Middleton made the “stupid money” quote to get a reaction, and now he wants to reap the benefits. It’s fine. But it’s a dangerous amount of power to allow the Philadelphia sports mob to believe it wields. The only way this city keeps from devouring itself is by knowing deep down that behind all the complaining, cursing, posturing, and wiffle ball bat covered in barbed wire-brandishing, none of this really matters. Inserting the idea into our heads that by voting in an online poll, we are somehow changing the course of team history is enough for every jabroni in cargo shorts to consider themselves a part-owner; to believe that what they’re shouting into your ear hole in the bathroom at CBP matters.
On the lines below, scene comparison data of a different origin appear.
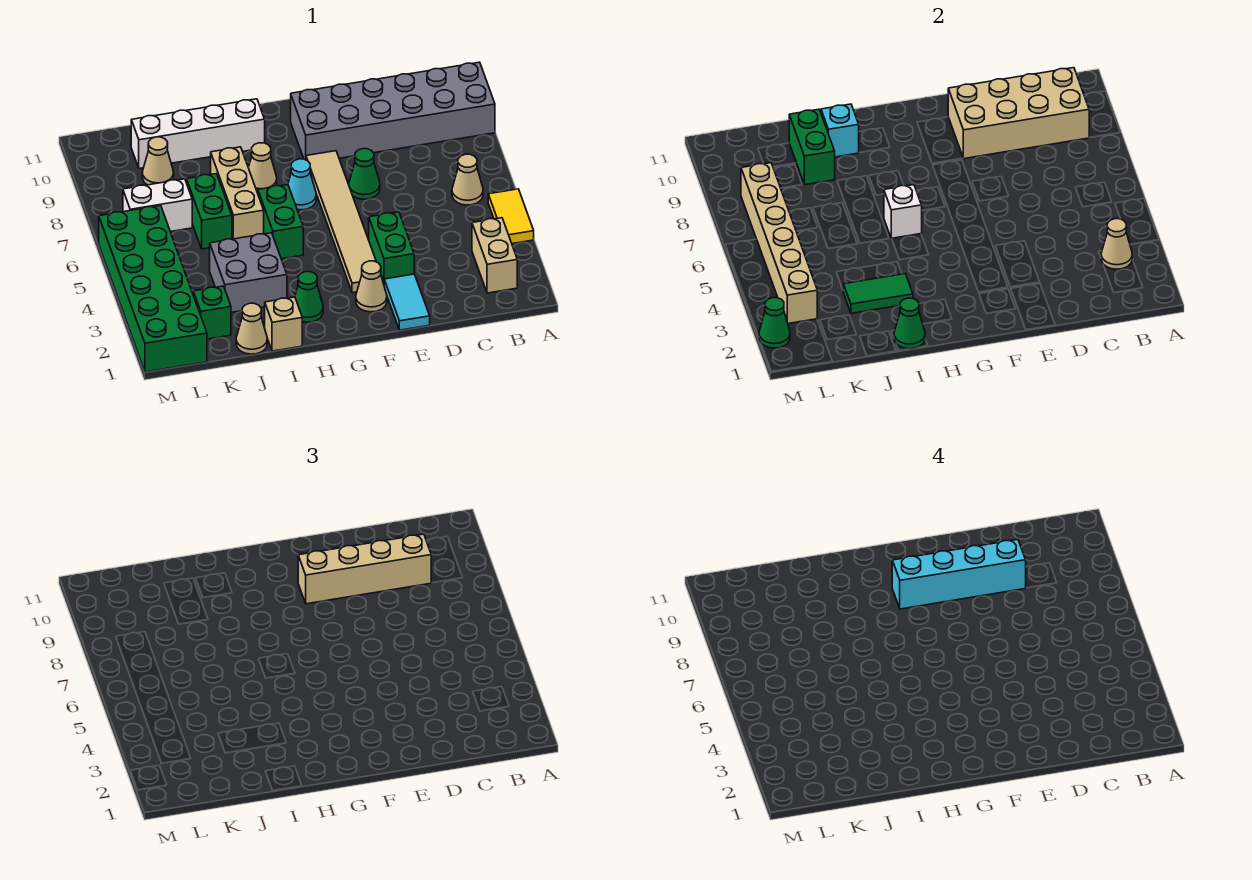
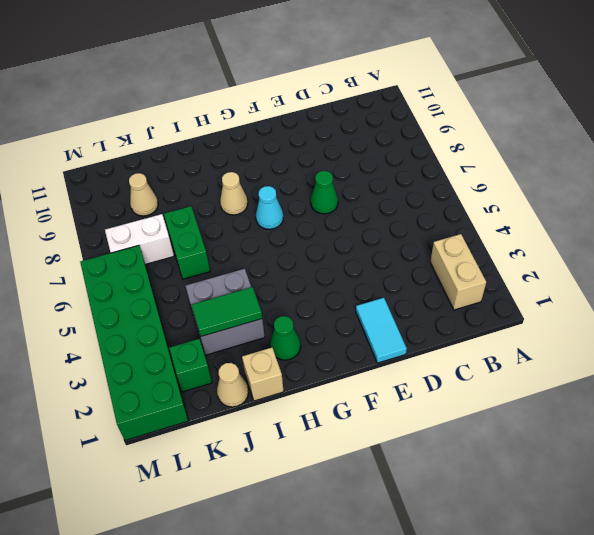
none -> yellow 1x2 tile [488,189,534,244]
none -> grey 2x6 brick [291,62,495,160]
none -> tan 1x1 cone [452,154,483,205]
none -> green 1x2 brick [369,212,414,284]

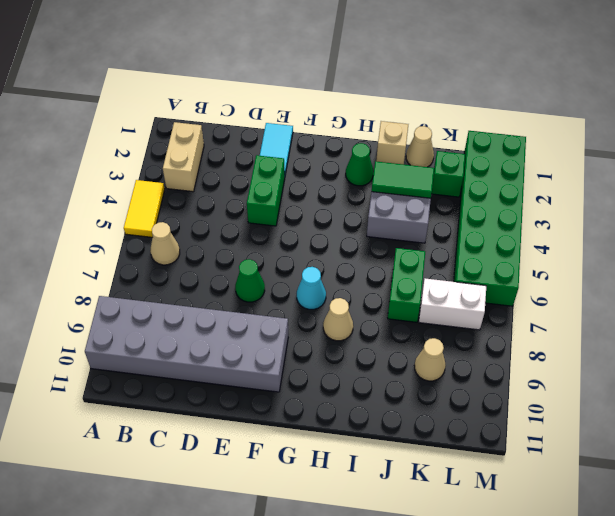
none -> tan 1x1 cone [356,261,387,312]
none -> tan 1x6 tile [306,151,376,293]
none -> green 1x2 brick [258,185,303,259]
none -> white 1x4 brick [131,99,265,169]

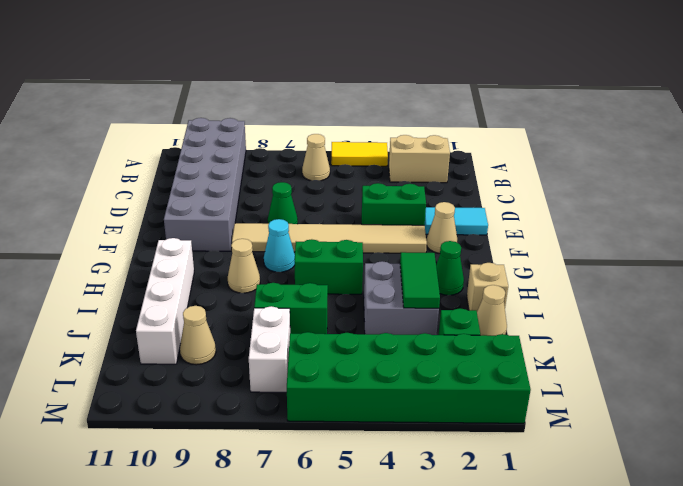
none -> tan 1x3 brick [211,147,264,239]
none -> tan 1x1 cone [1101,219,1132,269]
none -> tan 2x4 brick [948,68,1090,159]
none -> white 1x1 brick [884,185,922,239]

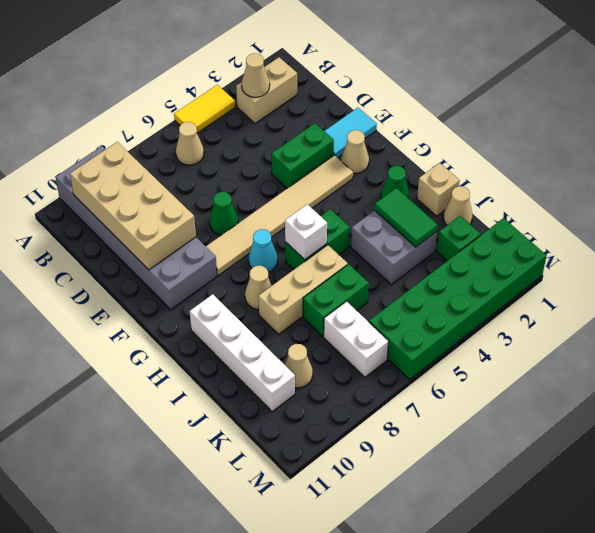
none -> green 1x1 cone [894,298,925,349]
none -> cyan 1x1 brick [821,104,859,157]
none -> green 1x2 brick [789,109,835,185]
none -> tan 1x6 brick [741,163,817,324]

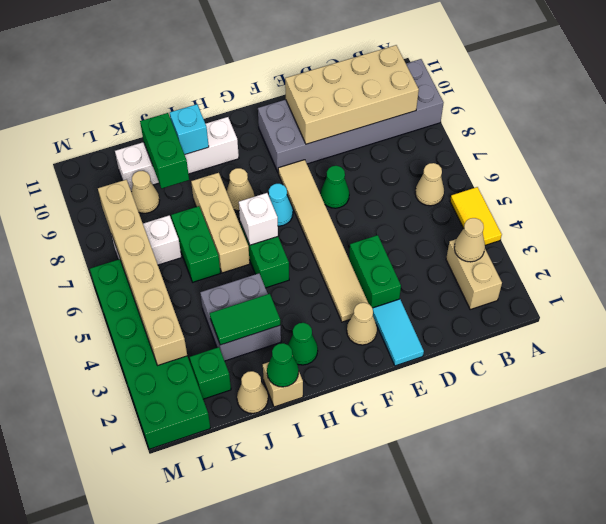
none -> green 1x1 cone [759,298,790,348]
none -> tan 1x4 brick [298,534,431,604]
none -> cyan 1x4 brick [892,539,1026,609]

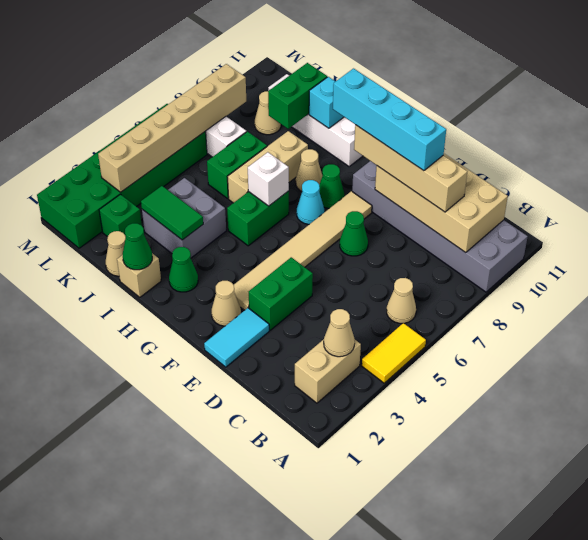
green 1x1 cone [319,164,344,208] -> green 1x1 cone moved to [759,298,790,348]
It also plays into the idea that Philadelphia would not have stood for Manny Machado’s lack of hustle, as though this city where I’ve seen countless people surrender to slight inconveniences is special because of the way we appreciate hustle. “Hustle” is just a word that can mean anything from “running quickly” to “a general competitive scrappiness” to “I don’t like his face, but ‘hustle’ is the word I’ll use to describe why I don’t like him, because I know I can say that in public.” But here, Middleton is throwing it around so that you can partake in some of the credit of the Harper signing—and so can you, and you, and even you!

If it had been Machado who had signed the with the Phillies, Middleton would be on the radio citing a different online poll, talking about how he knew deep down that Bryce Harper just didn’t have a haircut that would jive with the Philly faithful, and that’s why he was relentless in his pursuit of the other guy.

One assumes we’ll still be getting credit when the Phillies sign Mike Trout in 2021, thought that doesn’t seem like credit you want right now. After decades of Trout being an Eagles season ticket holder, dressing in Sixers cosplay, and saying “we” when referring to the Phillies that one time, the Angels are finally emerging from their Anaheim hidey-hole to complain that hey, the Phillies can’t just have Trout because they’re a team that gets whatever they want now.

Harper has... immediately become a part of that process, moving from casual winking to full-on acts of tampering, shouted into a microphone. It’s way more endearing than when columnists talk about Trout like he’s their grown-up son who went away to college and fight in wars, and that the Angels chose now to start having a problem with all of this, just because it’s technically a formal definition of tampering (but not really) and not merely some casual, other-coastal fandom, is hilarious.

The best way for the Angels to keep Trout isn’t to fine Bryce Harper until he stops seducing their star, but to give him a ton of money to never leave them. Baseball is really a very healthy sport, everyone, and don’t waste any brain cells thinking otherwise.

It’s probably best, though, if for now, we just consider and celebrate the Phillies that are right in front us. There’s a pretty talented group out there, the likes of which we’ve never seen, and for the first time in what feels like forever but what is really more like a couple of months, we’re talking about the present instead of the future. The here and now is a fun place to be a fan.

But I hope you enjoyed the winter, because despite the approach of daylight saving time, the next long, cold slog has already begun.